Just not any longer than a week away, ok?

Brett

Don't blame me

View Comments

  • @scaler911

    I always take Oct-Nov off the bike as a way to "reset". I usually start the FRB slowly, mixing it up with skiing.

    This year, however, I had the misfortune of tearing the labrum in my hip. So after a steroid injection (ya ya, I'm on PED's now......not really) I got back to it last week. Slowly, per the Orthopods instructions. The first 7-10 days always suck. It's really all in your head. Most of it is disappointment at the struggle to get up those steep bumps in the 42/19 that you were killing in the 53/17 in August. One thing that experience teaches us though, is that like LeMan say's "it never gets easier, you just go faster". Faster just can't seem to come fast enough.

    Glad to hear you are on the way. The methodical return can be a useful journey, but it's also understood that "the time=space continuum can start to mess with you" as you're racing to where you need to be. Nice when day 1 becomes day 10 and then day 100.

  • @brett Kudos! The sentiment is a perfect one. Riding today started me thinking "this is faster than before and we (2 riders) look feel pretty good -- keep going with this..." We both had had our day 1 about two weeks ago and we are getting back swiftly. You touched on an essence of cycling here: "The next day you are renewed, and can't wait to do it again." And will be ready to do it again. Even the thought that 2014 USA Cycling will be renewed next week added to the ride today -- "keep doing this..."

  • @xyxax

    @scaler911

    Yes, no hijacking, but I'll bite: positive wallet biopsy?

    @Buck Rogers

    just pimping you for old time's sake. Felt good.
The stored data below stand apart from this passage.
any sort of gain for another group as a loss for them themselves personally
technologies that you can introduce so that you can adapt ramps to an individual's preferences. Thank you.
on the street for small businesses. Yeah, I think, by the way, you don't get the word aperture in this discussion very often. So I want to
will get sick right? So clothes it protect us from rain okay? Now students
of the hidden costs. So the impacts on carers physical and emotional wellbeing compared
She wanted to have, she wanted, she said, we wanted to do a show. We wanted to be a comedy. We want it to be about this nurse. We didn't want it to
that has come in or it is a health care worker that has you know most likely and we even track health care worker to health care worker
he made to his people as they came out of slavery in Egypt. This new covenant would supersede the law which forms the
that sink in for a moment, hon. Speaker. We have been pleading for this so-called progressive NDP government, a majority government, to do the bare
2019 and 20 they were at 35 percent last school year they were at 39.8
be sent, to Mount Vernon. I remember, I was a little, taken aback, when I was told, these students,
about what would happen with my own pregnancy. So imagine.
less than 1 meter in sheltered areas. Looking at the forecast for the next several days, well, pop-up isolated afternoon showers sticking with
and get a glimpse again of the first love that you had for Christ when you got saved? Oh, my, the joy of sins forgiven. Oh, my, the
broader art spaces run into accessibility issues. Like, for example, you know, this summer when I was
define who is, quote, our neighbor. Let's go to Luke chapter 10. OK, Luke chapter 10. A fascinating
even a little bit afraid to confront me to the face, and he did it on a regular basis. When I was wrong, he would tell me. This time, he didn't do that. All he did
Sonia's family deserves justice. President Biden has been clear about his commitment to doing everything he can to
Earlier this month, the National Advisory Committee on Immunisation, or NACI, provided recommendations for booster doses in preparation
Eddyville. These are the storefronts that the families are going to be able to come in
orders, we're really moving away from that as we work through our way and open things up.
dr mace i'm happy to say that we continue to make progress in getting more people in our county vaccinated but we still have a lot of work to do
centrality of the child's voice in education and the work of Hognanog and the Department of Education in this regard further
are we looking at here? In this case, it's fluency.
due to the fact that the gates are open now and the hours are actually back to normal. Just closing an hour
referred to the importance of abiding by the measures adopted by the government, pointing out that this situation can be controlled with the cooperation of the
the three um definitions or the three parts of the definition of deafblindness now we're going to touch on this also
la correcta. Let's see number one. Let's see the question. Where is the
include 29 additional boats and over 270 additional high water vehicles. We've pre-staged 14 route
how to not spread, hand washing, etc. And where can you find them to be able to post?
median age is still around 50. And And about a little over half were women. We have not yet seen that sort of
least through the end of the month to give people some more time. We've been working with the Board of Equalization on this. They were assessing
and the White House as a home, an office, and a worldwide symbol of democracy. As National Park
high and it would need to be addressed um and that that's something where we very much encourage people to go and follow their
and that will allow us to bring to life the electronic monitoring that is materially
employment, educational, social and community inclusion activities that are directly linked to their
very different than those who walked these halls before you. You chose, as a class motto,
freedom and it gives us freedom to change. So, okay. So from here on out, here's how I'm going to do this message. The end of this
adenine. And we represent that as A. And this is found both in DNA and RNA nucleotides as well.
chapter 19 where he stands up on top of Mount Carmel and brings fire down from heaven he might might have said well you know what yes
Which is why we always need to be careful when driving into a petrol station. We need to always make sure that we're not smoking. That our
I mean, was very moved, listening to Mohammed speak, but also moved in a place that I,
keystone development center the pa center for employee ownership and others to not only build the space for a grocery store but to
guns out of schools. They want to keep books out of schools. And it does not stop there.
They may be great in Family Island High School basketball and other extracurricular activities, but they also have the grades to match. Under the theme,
    Sending you my shrink's bill for sending me into a PTSD episode from rounding while an intern!

  • @xyxax

    @scaler911

    Yes, no hijacking, but ....

    Hijacking a thread???  Isn't that what we are SUPPOSED to do around here?  This is fuck'in Johnny "Short Attention Span" Bravo theatre, right?

  • @withoutanyhills

    I can't wait for the FRB after my recent broken hip which was itself done on a FRB - a cold and frosty morning, damn you rules #5&9!!!

    Good luck with the Double FRB and also glad you will be on the way.

  • Wow, the timing of this article is spot on. It's been 4 months off the bike for me. Last Sunday did my FRB and it fucking hurt, mentally and physically. Crazy how much form one looses in one week, not to mention 4 months. Lesson learned - do whatever it takes to stay in shape when off the bike.

  • I had a nasty FRB last week. And it was worth nothing as we are in the midst of 4 days in a row of 40 degree days (thats over 108F to you Septics) so i aint riding (too hungover in the cool of morning due to the use of beer to combat dehydration - which combats it like the Dutch combatted the Germans) so i will have another FRB tomorrow.

    Things could be worse - could be in Adelaide (where all the cyclists are) where it will be 46 today!

  • @Buck Rogers

    My senior residents and I gathered around him and waited as he looked up at us through groggy eyes and with a wrasping voice said, "My ASS hurts!" quickly followed by "You know that night nurse? She's a REAL BITCH" and then he laid back and went to sleep.

    Oh. My. Fucking. God. Too good. 

    There are volumes of philosophy to be written about this. 

  • @brett

    Another fab article, timely for both the time of year and (for some of us) the stage of life.